++++ Testo di partenza ++++

Presento il nuovo numero del nostro “pensatoio” e, come gli altri Colleghi in precedenza, mi accingo diligentemente a enucleare i contributi, approfondirli e quindi prefigurarveli nel modo più accattivante possibile per spingervi alla lettura; insomma tecnica.
Al terzo contributo è però suonata nella mente, forse anche in parallelo con il compulsivo lavoro di chiusura dei miei progetti PNRR, una locuzione: tenere insieme i pezzi…
Probabilmente non è un intelligente metodo comunicativo anticipare il finale di una storia, ma indubbiamente il caso invoglia.
A fronte dei diversi interventi, delle situazioni differenziate, credo di potere rappresentare senza contestazioni che vi sia un unico fil rouge fra tutte le notazioni lette: uno scollamento fra le parti e un defatigante lavoro per cercare di riportare tutto alla sintesi finale.
Più banalmente: alla fine bisogna pur giungere in qualche modo al “prodotto”, al risultato che, sicuramente, è il convitato più negletto di tutto il sistema.
Nell’antichità, certo meno complicata, non meno complessa, il rischio dello scollamento era minore; il progettista della cattedrale sapeva che non proponeva ipotesi “in vitro”, ma doveva lavorare in simbiosi con i mastri murari, gli scalpellini, per giungere all’unità, e nessuno era delegato a “incollare” le parti, perché il codice di conoscenze era condiviso e comune, e nessuno prevaricava.
Il mio Maestro, Marcello D’Olivo, citava sempre che Vanvitelli produsse per la Reggia di Caserta 13 tavole, per il resto ognuno sapeva perfettamente cosa fare.
La complicazione si lasciava alla casta sacerdotale: che dialogassero misteriosamente, ben remunerati e omaggiati, con gli Dei, li vi era la divisione, ma ognuno stava nel suo.
E invece no, ora i nostri “sacerdoti” vogliono pervicacemente violare questo patto, ed entrare (in astratto, per carità) con minuzia in ogni dettaglio del mondo di coloro che “fanno”.

++++ Voci riportate ++++

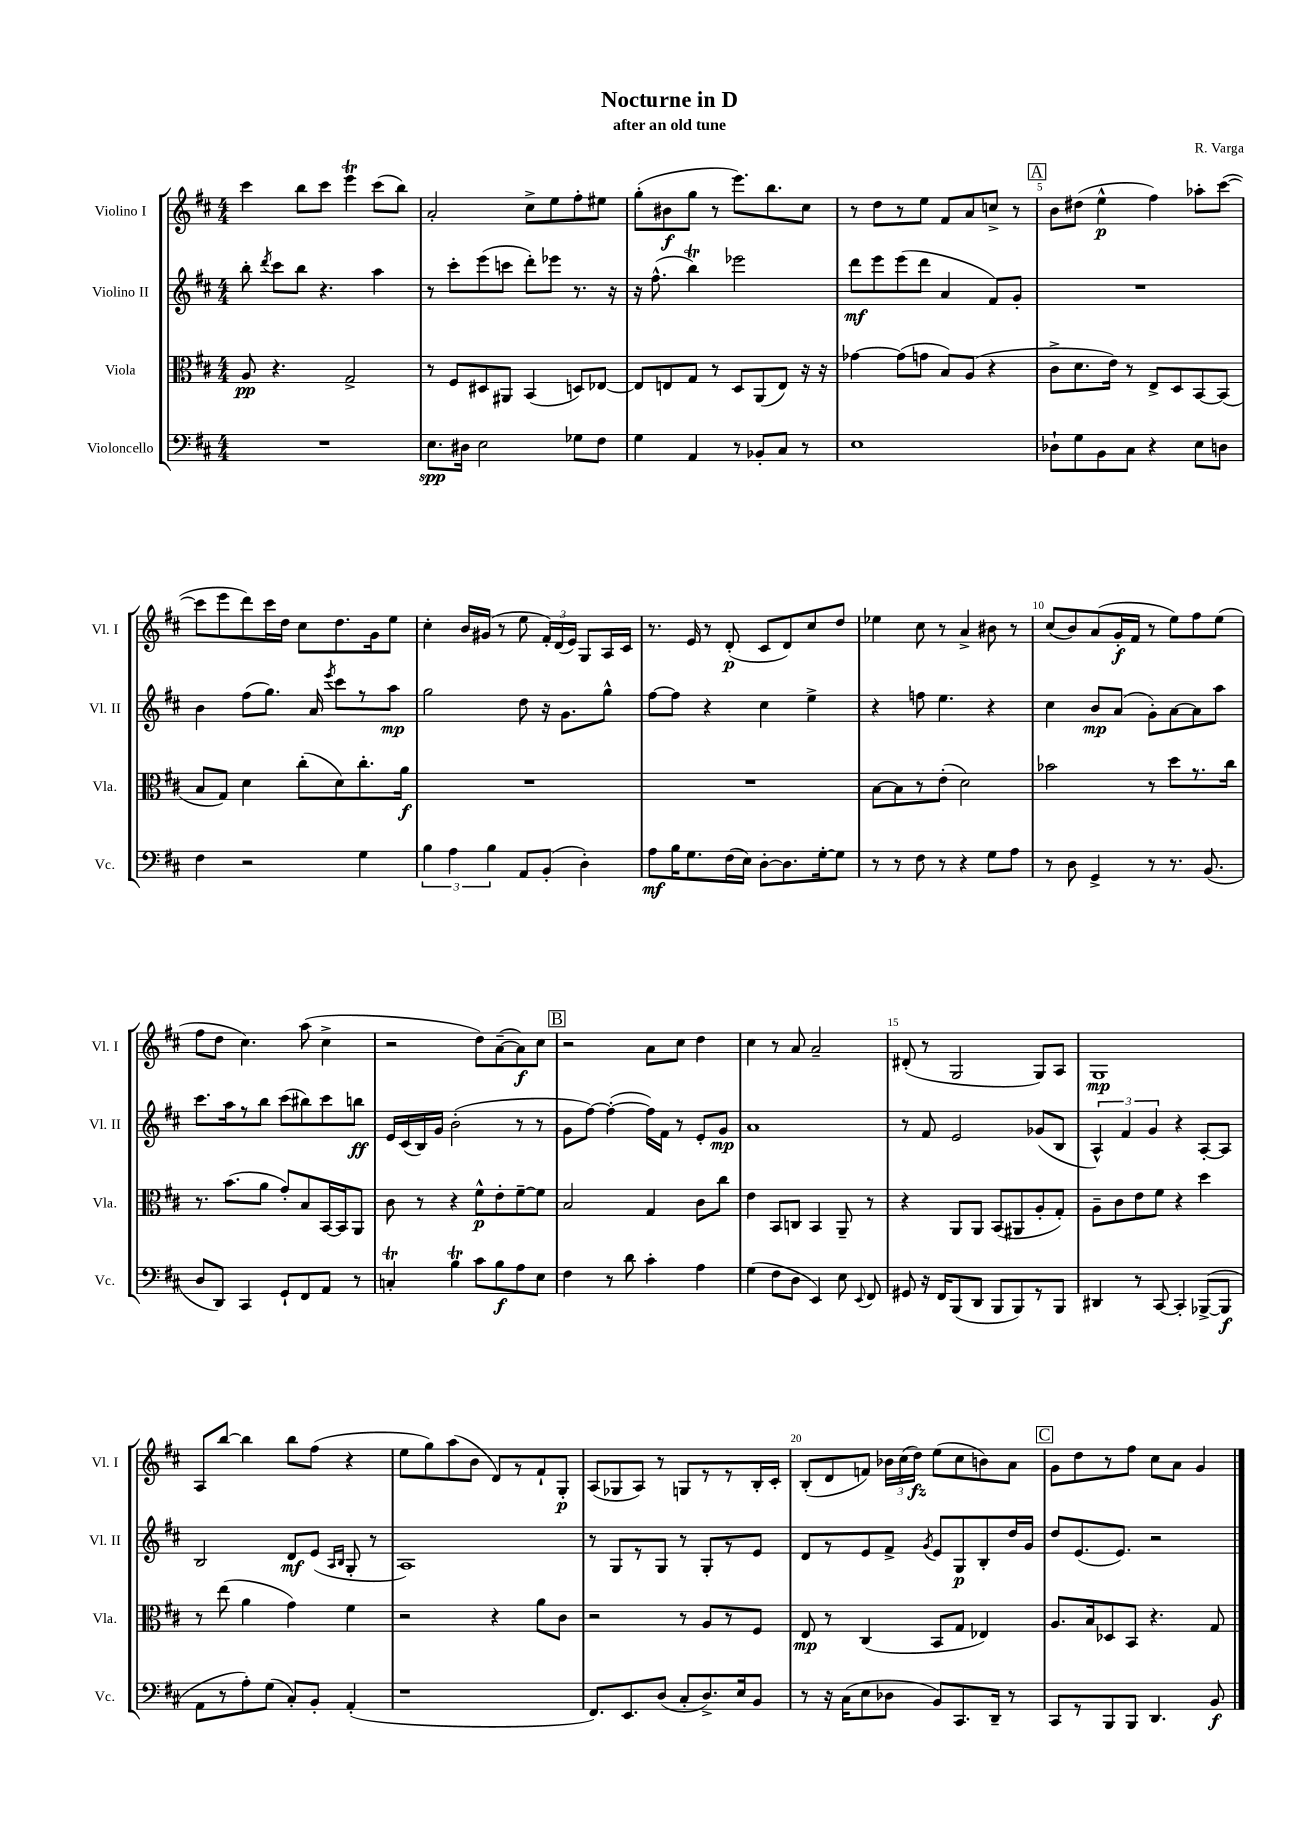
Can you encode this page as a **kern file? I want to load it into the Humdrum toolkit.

**kern	**kern	**kern	**kern
*staff4	*staff3	*staff2	*staff1
*clefF4	*clefC3	*clefG2	*clefG2
*k[f#c#]	*k[f#c#]	*k[f#c#]	*k[f#c#]
*M4/4	*M4/4	*M4/4	*M4/4
1r	8A/	8bb'\	4ccc#\
.	.	8qddd/	.
.	4.r	8ccc#\L	.
.	.	8bb\J	8bb\L
.	.	4.r	8ccc#\J
.	2G^/	.	4eee\
.	.	4aa\	(8ccc#\L
.	.	.	8bb\J)
=	=	=	=
8.E\L	8r	8r	2a'/
.	8F#/L	8ccc#'\L	.
16D#\Jk	.	.	.
2E\	8D#/	(8eee\	.
.	8AA#/J	8ccc\J	.
.	(4BB/	8ddd'\L)	8cc#^\L
.	.	8eee-\J	8ee\
8G-\L	8D/L)	8.r	8ff#'\
8F#\J	[8E-/J	.	8ee#\J
.	.	16r	.
=	=	=	=
4G\	8E-/]L	16r	(8gg'\L
.	.	(8.ff#^^\	.
.	8E/	.	8b#\
4AA/	8G/J	4bb\)	8gg\J
.	8r	.	8r
8r	8D/L	2eee-\	8.eee\L)
8BB-'/L	(8AA/	.	.
.	.	.	8.bb\
8C#/J	8E/J)	.	.
8r	16r	.	8cc#\J
.	16r	.	.
=	=	=	=
1E	[4g-\	8ddd\L	8r
.	.	8eee\	8dd\L
.	(8g-\]L	(8eee\	8r
.	8g\J	8ddd\J	8ee\J
.	8B/L)	4a/	8f#/L
.	(8A/J	.	8a/
.	4r	8f#/L)	8cc^/J
.	.	8g'/J	8r
=	=	=	=
8D-`\L	8c#^\L	1r	8b\L
8G\	8.d\	.	(8dd#\J
8BB\	.	.	4ee^^\
.	16e\Jk)	.	.
8C#\J	8r	.	.
4r	8E^/L	.	4ff#\)
.	8D/	.	.
8E\L	[8BB/	.	8aa-'\L
8D\J	(8BB/]J	.	([8ccc#\J
=	=	=	=
4F#\	8B/L	4b\	8ccc#\]L
.	8G/J)	.	8eee\
2r	4d\	(8ff#\L	8ddd\)
.	.	8.gg\J)	16ccc#\L
.	.	.	16dd\JJ
.	(8cc#'\L	.	8cc#\L
.	.	16a/	.
.	.	8qeee/	.
.	8d\)	8ccc#\L	8.dd\
4G\	8.cc#'\	8r	.
.	.	.	16g\k
.	.	8aa\J	8ee\J
.	16a\Jk	.	.
=	=	=	=
6B\	1r	2gg\	4cc#'\
6A\	.	.	.
.	.	.	16b/LL
.	.	.	(16g#/JJ
6B\	.	.	.
.	.	.	8r
8AA/L	.	8dd\	8ee\
(8BB'/J	.	16r	24f#'/LL)
.	.	.	(24d/
.	.	8.g\L	.
.	.	.	24e/JJ)
4D'\)	.	.	8G/L
.	.	8gg^^\J	16A/L
.	.	.	16c#/JJ
=	=	=	=
8A\L	1r	[8ff#\L	8.r
16B\K	.	8ff#\]J	.
8.G\	.	.	16e/
.	.	4r	8r
(16F#\L	.	.	(8d'/
16E\JJ)	.	.	.
[8D'\L	.	4cc#\	8c#/L
8.D\]	.	.	8d/)
.	.	4ee^\	8cc#/
[16G'\k	.	.	.
8G\]J	.	.	8dd/J
=	=	=	=
8r	[8B\L	4r	4ee-\
8r	8B\]	.	.
8F#\	8r	8ff\	8cc#\
8r	(8e'\J	4.ee\	8r
4r	2d\)	.	4a^/
8G\L	.	4r	8b#\
8A\J	.	.	8r
=	=	=	=
8r	2b-\	4cc#\	(8cc#/L
8D\	.	.	8b/)
4GG^/	.	8b/L	(8a/
.	.	(8a/J	16g'/L
.	.	.	16f#/JJ
8r	8r	8g'\L)	8r
8.r	8dd\L	[8a\	8ee\L)
.	8.r	8a\]	8ff#\
(8.BB/	.	.	.
.	.	8aa\J	(8ee\J
.	16cc#\Jk	.	.
=	=	=	=
8D/L	8.r	8.ccc#\L	8ff#\L
8DD/J)	.	.	8dd\J
.	(8.b\L	16aa\k	.
4CC#/	.	8r	4.cc#\)
.	8a\J	8bb\J	.
8GG`/L	8g'/L)	(8ccc#\L	.
8FF#/	8B/	8bb#\)	(8aa\
8AA/J	[16BB/L	8ccc#\	4cc#^\
.	16BB/]J	.	.
8r	8AA/J	8bb\J	.
=	=	=	=
4C'/	8c#\	16e/LL	2r
.	.	(16c#/	.
.	8r	16B/)	.
.	.	16g/JJ	.
4B\	4r	(2b'\	.
8c#\L	8f#^^\L	.	8dd\L)
8B\	8e'\	.	([8a~\
8A\	[8f#~\	8r	8a\])
8E\J	8f#\]J	8r	8cc#\J
=	=	=	=
4F#\	2B/	8g\L	2r
.	.	[8ff#\J)	.
8r	.	(4ff#'\_	.
8d\	.	.	.
4c#'\	4G/	16ff#\]LL)	8a\L
.	.	16f#\JJ	.
.	.	8r	8cc#\J
4A\	8c#\L	8e'/L	4dd\
.	8cc#\J	8g/J	.
=	=	=	=
(4G\	4e\	1a	4cc#\
8F#\L	8BB/L	.	8r
8D\J	8C/J	.	8a/
4EE/)	4BB/	.	2a~/
8E\	8AA~/	.	.
8qqEE/	.	.	.
8FF#/	8r	.	.
=	=	=	=
8GG#/	4r	8r	(8d#'/
16r	.	8f#/	8r
16FF#/LK	.	.	.
(8BBB/	8AA/L	2e/	2G/
8DD/J	8AA/J	.	.
8BBB/L	(8BB/L	.	.
8BBB/)	8AA#/	.	.
8r	8A'/	(8g-/L	8G/L)
8BBB/J	8G'/J)	8B/J	8A/J
=	=	=	=
4DD#/	8A~\L	6A^^/)	1G
.	8c#\	.	.
.	.	6f#/	.
8r	8e\	.	.
.	.	6g/	.
[8CC#/	8f#\J	.	.
4CC#'/]	4r	4r	.
([8BBB-^/L	4dd\	[8A'/L	.
8BBB-/]J	.	8A/]J	.
=	=	=	=
8AA\L	8r	2B/	8A/L
8r	(8ee\	.	[8bb/J
8A'\)	4a\	.	4bb\]
(8G\J	.	.	.
8C#'/L)	4g\)	8d/L	8bb\L
8BB'/J	.	(8e/J	(8ff#\J
.	.	16qqA/LL	.
.	.	16qqB/JJ	.
(4AA'/	4f#\	8G'/	4r
.	.	8r	.
=	=	=	=
1r	2r	1A)	8ee\L
.	.	.	8gg\)
.	.	.	(8aa\
.	.	.	8b\J
.	4r	.	8d/L)
.	.	.	8r
.	8a\L	.	8f#`/
.	8c#\J	.	8G'/J
=	=	=	=
8.FF#/L)	2r	8r	(8A/L
.	.	8G/L	8G-/
8.EE/	.	.	.
.	.	8r	8A/J)
(8D/J	.	8G/J	8r
8C#'/L	8r	8r	8G/L
8.D^/)	8A/L	8G'/L	8r
.	8r	8r	8r
16E/k	.	.	.
8BB/J	8F#/J	8e/J	16B'/L
.	.	.	16c#'/JJ
=	=	=	=
8r	8E/	8d/L	(8B'/L
16r	8r	8r	8d/
(16C#\LK	.	.	.
8E\	(4C#/	8e/	8f/J)
8D-\J	.	8f#^/J	24b-\LL
.	.	.	(24cc#\
.	.	.	24dd\JJ)
.	.	8qg/	.
8BB/L)	8BB/L	8e/L	(8ee\L
8.CC#/	8G/J	8G/	8cc#\
.	4E-/)	8B'/	8b\)
16DD~/Jk	.	.	.
8r	.	16dd/L	8a\J
.	.	16g/JJ	.
=	=	=	=
8CC#/L	8.A/L	8dd/L	8g\L
8r	.	(8.e/	8dd\
.	16B/k	.	.
8BBB/	8D-/	.	8r
.	.	8.e/J)	.
8BBB/J	8BB/J	.	8ff#\J
4.DD/	4.r	2r	8cc#\L
.	.	.	8a\J
.	.	.	4g/
8BB/	8G/	.	.
==	==	==	==
*-	*-	*-	*-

++++

Compito assegnato 1.
Indica se ciascuna affermazione concorda con il testo di partenza, rispondendo sì o no e citando alla lettera le parole che lo decidono: (a) Vanvitelli produsse 13 tavole per la Reggia di Caserta; (b) nell'antichità il rischio dello scollamento era maggiore; (c) la locuzione «tenere insieme i pezzi» è venuta in mente al primo contributo.
Compito assegnato 2.
Elenca tutte le righe delle voci che contengono la stringa "kern", tenendo conto di maiuscole e minuscole.

Risposta al compito 1.
(a) Sì: «Vanvitelli produsse per la Reggia di Caserta 13 tavole».
(b) No: «il rischio dello scollamento era minore».
(c) No: «Al terzo contributo è però suonata nella mente».

Risposta al compito 2.
Can you encode this page as a **kern file? I want to load it into the Humdrum toolkit.
**kern	**kern	**kern	**kern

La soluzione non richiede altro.